Instruções do exercício:
1. De acordo com a entrevista sobre a personagem Joana, em que lugar Joana atestaria a fé pública caso trabalhasse com a burocracia?
2. Edite o trecho da entrevista sobre a personagem Joana entre "O filme fala" e "grande por pertencimento.", inclusive, substituindo "cartório" por "tabelionato".
3. Prossiga a entrevista sobre a personagem Joana a partir da última frase apresentada.

Texto para análise:
* * * * *
Que tipo de reflexão a personagem te trouxe? Não é sobre ter uma religião, é sobre uma religião te tirar a liberdade de ser quem você é e querer te moldar dentro de um comportamento, às vezes até estético, para reafirmar uma agenda ultraconservadora. Isso está nítido, só não vê quem quer.
O filme fala muito também sobre a burocracia e o papel dela nessa mistura entre religião e Estado. Esse foi um ponto importante na construção da Joana? Esse paralelo do Gabriel é muito bacana. Quando ele começou a refletir sobre isso, se deu conta de que se a Joana trabalhasse com a burocracia, em um cartório, ela atestaria a fé pública. Da mesma forma que todos são iguais perante a Deus, dentro do cartório todos são iguais perante às leis. Ela, de certa maneira, confunde as coisas e vê na burocracia uma maneira de conseguir acessar esse lugar do convencimento, "venha ser igual a mim". Na verdade, todos nós temos uma busca muito grande por pertencimento.
Na sua vida pessoal, onde você acha que encontra essa sensação de pertencimento? Acho que tenho um pertencimento a uma classe artística, ao cinema, que é o meu berço, onde me criei, onde vivo uma relação contínua há 35 anos, onde me sinto à vontade. No cinema, tenho um diálogo com símbolos que decodifico rapidamente, porque é a minha linguagem.
* * * * *
Itens apresentados:

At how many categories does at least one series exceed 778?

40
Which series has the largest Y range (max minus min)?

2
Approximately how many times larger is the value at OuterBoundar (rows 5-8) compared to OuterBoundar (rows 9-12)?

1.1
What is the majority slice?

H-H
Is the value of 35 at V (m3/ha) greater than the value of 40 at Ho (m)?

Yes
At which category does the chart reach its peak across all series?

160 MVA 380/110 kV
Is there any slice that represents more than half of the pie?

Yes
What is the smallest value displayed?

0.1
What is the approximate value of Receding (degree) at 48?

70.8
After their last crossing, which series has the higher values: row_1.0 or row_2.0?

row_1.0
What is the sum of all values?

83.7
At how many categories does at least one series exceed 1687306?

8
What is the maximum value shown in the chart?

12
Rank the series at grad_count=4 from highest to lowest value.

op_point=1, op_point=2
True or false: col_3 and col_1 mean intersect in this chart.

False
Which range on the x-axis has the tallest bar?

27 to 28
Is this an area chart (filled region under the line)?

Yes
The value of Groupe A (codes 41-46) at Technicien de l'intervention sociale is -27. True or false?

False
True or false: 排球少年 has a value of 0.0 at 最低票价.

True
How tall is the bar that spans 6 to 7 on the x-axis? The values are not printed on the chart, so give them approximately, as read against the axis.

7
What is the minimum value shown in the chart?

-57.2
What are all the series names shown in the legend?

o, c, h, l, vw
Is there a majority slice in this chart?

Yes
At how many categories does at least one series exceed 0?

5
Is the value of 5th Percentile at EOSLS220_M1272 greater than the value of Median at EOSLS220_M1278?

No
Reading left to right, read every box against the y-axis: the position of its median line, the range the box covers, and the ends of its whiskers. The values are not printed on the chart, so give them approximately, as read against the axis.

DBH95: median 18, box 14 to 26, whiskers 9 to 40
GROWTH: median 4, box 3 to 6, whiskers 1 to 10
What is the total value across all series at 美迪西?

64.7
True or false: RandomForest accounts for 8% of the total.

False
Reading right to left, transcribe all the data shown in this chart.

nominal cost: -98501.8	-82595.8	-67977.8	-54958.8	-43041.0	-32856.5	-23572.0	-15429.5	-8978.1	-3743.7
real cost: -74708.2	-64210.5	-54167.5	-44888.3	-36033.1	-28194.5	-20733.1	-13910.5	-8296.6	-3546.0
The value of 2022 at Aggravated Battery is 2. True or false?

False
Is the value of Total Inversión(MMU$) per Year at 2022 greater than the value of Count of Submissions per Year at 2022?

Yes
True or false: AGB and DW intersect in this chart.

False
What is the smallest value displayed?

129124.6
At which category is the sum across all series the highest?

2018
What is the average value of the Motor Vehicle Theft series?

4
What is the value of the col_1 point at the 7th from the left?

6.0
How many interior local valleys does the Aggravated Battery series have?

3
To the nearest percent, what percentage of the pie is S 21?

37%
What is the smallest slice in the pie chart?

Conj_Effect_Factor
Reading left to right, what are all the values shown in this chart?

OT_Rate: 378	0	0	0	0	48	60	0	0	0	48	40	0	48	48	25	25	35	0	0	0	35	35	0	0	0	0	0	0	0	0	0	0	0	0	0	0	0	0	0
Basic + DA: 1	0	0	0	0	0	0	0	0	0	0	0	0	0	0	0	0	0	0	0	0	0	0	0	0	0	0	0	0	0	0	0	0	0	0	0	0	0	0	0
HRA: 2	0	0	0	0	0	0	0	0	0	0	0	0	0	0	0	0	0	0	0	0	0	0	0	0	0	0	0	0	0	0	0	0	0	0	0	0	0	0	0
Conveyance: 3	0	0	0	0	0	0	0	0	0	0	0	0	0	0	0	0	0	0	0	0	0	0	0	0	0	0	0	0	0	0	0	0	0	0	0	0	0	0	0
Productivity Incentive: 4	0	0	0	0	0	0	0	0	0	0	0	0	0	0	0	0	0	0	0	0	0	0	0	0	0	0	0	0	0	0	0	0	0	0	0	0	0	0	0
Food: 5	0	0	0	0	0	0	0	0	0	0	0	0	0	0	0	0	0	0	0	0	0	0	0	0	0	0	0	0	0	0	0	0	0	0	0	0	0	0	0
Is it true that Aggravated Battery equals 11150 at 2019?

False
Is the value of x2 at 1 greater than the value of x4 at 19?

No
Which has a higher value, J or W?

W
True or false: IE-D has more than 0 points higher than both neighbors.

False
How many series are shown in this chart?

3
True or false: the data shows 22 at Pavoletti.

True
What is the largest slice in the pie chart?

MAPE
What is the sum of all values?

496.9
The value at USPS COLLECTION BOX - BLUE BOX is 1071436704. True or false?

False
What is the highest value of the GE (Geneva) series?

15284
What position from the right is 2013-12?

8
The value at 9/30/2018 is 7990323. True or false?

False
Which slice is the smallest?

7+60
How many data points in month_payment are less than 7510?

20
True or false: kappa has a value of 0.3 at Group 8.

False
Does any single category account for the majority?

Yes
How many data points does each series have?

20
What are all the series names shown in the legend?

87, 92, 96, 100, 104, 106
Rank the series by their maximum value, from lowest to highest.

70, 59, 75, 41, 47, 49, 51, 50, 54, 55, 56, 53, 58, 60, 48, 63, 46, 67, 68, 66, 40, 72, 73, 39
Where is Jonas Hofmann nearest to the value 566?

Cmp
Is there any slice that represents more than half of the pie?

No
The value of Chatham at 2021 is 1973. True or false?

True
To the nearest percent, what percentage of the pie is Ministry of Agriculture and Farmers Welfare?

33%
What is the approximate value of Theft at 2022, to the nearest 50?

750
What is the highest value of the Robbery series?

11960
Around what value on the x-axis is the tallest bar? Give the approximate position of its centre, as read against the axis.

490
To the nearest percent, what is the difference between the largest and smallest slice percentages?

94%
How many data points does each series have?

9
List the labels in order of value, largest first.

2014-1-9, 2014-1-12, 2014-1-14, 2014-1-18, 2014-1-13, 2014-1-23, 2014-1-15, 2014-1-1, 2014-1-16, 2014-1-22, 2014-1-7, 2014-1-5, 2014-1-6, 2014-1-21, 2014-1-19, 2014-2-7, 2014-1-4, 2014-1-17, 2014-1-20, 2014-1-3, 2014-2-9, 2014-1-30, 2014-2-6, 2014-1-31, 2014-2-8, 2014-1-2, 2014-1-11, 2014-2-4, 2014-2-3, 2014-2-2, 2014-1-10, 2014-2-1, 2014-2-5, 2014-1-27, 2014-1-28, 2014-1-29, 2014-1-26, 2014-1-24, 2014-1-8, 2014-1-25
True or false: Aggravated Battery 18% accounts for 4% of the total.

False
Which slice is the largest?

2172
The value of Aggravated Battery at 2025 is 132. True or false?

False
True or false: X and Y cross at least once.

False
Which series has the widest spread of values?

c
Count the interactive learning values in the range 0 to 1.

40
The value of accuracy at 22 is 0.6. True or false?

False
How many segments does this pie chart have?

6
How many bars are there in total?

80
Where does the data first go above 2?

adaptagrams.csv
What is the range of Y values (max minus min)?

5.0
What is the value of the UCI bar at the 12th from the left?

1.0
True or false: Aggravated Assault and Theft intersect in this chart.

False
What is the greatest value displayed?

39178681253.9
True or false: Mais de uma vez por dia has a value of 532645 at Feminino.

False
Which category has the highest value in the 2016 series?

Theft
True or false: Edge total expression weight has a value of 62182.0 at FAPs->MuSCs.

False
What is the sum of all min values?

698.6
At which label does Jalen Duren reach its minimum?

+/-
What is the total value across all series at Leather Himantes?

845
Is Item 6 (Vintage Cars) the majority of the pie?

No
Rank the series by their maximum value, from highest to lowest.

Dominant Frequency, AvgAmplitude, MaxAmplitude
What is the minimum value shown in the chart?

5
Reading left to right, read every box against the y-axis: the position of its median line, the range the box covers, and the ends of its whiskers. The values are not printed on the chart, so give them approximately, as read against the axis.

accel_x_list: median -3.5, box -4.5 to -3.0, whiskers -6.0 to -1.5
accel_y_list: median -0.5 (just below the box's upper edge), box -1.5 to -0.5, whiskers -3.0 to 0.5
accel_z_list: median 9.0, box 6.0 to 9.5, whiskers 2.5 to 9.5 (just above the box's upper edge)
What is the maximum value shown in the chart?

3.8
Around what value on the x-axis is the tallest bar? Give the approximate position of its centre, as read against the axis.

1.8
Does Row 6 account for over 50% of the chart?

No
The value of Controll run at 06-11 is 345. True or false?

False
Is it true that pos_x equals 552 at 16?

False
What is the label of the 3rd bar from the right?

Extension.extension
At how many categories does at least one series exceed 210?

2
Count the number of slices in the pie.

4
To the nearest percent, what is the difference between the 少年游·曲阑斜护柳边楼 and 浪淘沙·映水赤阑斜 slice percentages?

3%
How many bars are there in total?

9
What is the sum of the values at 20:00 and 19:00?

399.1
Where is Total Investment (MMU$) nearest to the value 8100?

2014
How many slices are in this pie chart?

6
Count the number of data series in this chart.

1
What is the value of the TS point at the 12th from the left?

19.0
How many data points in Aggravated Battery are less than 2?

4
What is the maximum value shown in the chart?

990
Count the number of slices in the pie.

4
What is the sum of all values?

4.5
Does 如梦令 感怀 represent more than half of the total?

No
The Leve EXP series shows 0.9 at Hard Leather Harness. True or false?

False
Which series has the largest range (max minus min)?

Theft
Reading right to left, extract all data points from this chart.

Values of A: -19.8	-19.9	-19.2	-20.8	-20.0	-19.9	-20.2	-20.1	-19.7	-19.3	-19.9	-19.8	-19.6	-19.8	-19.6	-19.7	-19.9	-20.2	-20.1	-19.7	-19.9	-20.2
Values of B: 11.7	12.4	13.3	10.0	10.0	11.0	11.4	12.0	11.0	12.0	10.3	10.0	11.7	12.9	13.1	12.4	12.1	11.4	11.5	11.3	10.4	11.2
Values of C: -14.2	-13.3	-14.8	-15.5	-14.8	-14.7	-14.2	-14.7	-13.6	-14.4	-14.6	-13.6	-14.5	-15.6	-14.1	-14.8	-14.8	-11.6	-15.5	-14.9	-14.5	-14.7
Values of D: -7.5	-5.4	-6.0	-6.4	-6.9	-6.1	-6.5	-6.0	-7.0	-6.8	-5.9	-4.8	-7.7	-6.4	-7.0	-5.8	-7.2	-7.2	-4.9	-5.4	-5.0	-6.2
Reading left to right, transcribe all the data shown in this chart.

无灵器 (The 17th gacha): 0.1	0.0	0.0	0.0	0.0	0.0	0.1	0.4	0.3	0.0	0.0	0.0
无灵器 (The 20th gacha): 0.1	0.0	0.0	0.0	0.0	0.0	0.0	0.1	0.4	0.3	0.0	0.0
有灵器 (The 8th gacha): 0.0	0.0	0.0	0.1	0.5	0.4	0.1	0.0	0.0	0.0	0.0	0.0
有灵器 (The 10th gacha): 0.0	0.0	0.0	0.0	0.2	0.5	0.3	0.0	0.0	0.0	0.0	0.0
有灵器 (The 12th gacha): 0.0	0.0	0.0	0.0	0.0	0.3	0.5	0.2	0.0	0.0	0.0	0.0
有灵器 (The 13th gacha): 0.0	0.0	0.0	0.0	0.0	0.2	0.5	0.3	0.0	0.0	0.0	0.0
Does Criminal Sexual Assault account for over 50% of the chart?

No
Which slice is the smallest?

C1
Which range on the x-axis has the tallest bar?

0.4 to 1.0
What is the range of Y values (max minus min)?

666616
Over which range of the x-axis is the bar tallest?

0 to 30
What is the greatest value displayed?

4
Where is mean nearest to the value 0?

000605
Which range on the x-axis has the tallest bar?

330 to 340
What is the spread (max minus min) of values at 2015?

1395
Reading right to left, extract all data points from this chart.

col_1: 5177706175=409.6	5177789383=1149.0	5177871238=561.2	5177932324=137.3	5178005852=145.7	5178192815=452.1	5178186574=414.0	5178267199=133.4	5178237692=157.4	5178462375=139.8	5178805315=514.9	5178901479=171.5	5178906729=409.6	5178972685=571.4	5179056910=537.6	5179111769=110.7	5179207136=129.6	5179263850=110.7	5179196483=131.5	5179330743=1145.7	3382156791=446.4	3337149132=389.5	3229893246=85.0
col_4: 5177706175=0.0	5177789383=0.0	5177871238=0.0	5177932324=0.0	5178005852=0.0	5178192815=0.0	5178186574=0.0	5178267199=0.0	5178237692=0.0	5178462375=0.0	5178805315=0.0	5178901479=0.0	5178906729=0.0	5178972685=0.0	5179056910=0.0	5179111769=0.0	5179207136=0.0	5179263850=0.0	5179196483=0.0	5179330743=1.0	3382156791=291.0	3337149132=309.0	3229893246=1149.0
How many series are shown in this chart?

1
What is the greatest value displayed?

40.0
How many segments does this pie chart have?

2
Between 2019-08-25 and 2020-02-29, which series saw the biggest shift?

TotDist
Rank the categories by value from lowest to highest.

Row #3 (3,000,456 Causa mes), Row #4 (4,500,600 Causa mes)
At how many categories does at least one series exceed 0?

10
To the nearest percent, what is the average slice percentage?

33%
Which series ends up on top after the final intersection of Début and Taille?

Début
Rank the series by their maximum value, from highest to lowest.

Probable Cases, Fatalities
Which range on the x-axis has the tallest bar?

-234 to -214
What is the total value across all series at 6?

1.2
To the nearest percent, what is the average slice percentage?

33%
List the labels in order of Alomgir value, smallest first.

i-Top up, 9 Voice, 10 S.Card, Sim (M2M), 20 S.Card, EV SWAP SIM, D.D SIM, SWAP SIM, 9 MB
* * * * *
Respostas por tarefa:
1. Em um cartório.

2.
O filme fala muito também sobre a burocracia e o papel dela nessa mistura entre religião e Estado. Esse foi um ponto importante na construção da Joana? Esse paralelo do Gabriel é muito bacana. Quando ele começou a refletir sobre isso, se deu conta de que se a Joana trabalhasse com a burocracia, em um tabelionato, ela atestaria a fé pública. Da mesma forma que todos são iguais perante a Deus, dentro do tabelionato todos são iguais perante às leis. Ela, de certa maneira, confunde as coisas e vê na burocracia uma maneira de conseguir acessar esse lugar do convencimento, "venha ser igual a mim". Na verdade, todos nós temos uma busca muito grande por pertencimento.

3.
A pressão pela gravidez é bem central no filme, parece que ela sentia que precisava engravidar para ter validade enquanto mulher ou enquanto fiel. É, para ser completa, para ganhar mais pontos dentro da normatização do que é a felicidade. Isso é uma ótima discussão.
Para você, como foi o lance da maternidade? Eu sempre quis ter filhos e comigo aconteceu tarde. A primeira gravidez foi de maneira espontânea. A segunda era um desejo e tive três situações de gravidez interrompida antes de conseguir, com assistência médica, e aí veio o Martim. Foi uma experiência maravilhosa, ir em busca de um desejo. Eu sabia que eu queria o segundo filho, queria experimentar de novo a gravidez, e foi maravilhoso para mim. Mas não gosto de encorajar muito as pessoas a uma gravidez tardia, não visto isso como bandeira.
Foi muito sofrido? É arriscado. Fora que é um processo caro e muita gente não tem acesso. É uma discussão bem grande porque há uma tendência feminina de engravidar mais tarde. Faço uma ponderação. Poder, a gente pode, mas não é uma coisa garantida. Os óvulos envelhecem também.
Sua personagem na novela Verão 90, da Globo, também tem uma relação com a maternidade importante, ela cuida dos filhos sozinha, né? Ela tem dois filhos controversos. Criados pela mesma mãe, do mesmo jeito, mas com personalidades absolutamente diferentes. A novela fica no ar até dia 27 de julho, mas a gente terminou de gravar no mesmo dia que o filme estreou.
E você já tem projetos engatilhados? Viajo em julho com o Criança Esperança para uma experiência em Belém do Pará e depois tiro férias com os meus filhos. No segundo semestre, pretendo fazer pequenos trabalhos, mas vamos ver como as coisas se desdobram. Estou sempre aberta ao inusitado.